# Ejercicio propuesto:
Responde estas preguntas sobre el fragmento acerca de Swann y Odette:
1. ¿Qué relación tiene Charles Swann con los padres del narrador?
2. ¿A las cenas de qué pareja asiste Swann casi a diario para pasar tiempo con Odette?
3. ¿Qué datos de la sonata nunca alcanzó a preguntar Swann?

# Fragmento proporcionado:

A lo largo de la segunda sección de su primer tomo, el narrador de En busca del tiempo perdido, ese trasunto de Marcel Proust, recuerda una historia ocurrida años antes de su propio nacimiento; en ella, la música tiene un papel tan circunstancial como indispensable para entender la relación del narrador con la memoria, con los anhelos e imposibilidades que atraviesan su deseo de rendir cuentas con el pasado. Charles Swann, amigo de los padres del narrador, aristócrata y esteta por excelencia, se enamora —o, mejor dicho, se encapricha— de Odette, una cocotte que, para los estándares de la época, es del todo indigna de su posición social. A fin de pasar tiempo con ella, asiste casi a diario a las cenas de los Verdurin, una pareja que ha incluido a Odette en su círculo de artistas y burgueses. Swann se debate sobre la postura que debe tomar con ella; el cariño entre ambos es innegable, los conatos del amor están ahí, pero algo se echa en falta. Una noche, el pianista toma asiento para entretener a los invitados. La música, de pronto, captura la atención de Swann; ha escuchado esa sonata en otra fiesta tiempo atrás: en aquella ocasión, una sola frase pudo revitalizar su melomanía hasta entonces soterrada. Nunca alcanzó a preguntar por el autor o el título de la obra, de modo que el recuerdo ha permanecido anónimo hasta este momento, liviano en su mente, sin el peso concreto de un nombre. La música lo turba tanto como antes, sino es que más. Y ahora, con el pianista a unos metros, al fin es posible preguntar por la sonata, nombrarla. Adueñarse definitivamente de su hermosura.

# Sección de datos:

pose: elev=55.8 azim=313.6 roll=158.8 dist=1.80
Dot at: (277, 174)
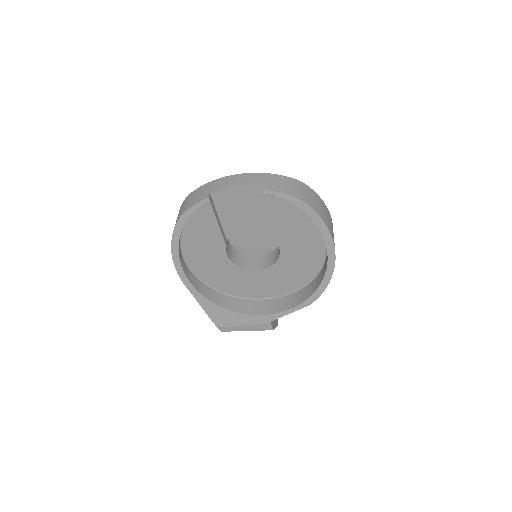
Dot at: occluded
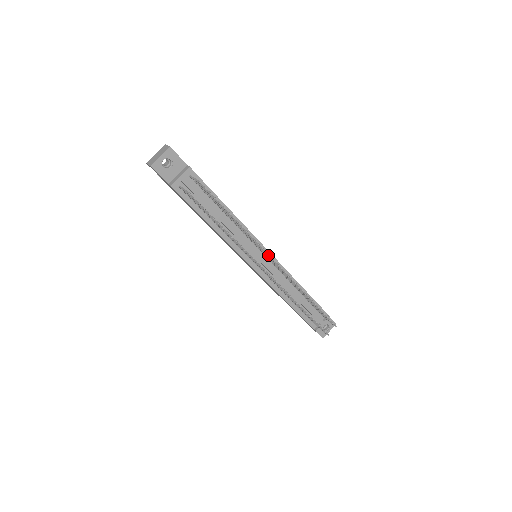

# Resultado del ejercicio:
1. Es amigo de los padres del narrador.
2. A las cenas de los Verdurin.
3. El autor y el título de la obra.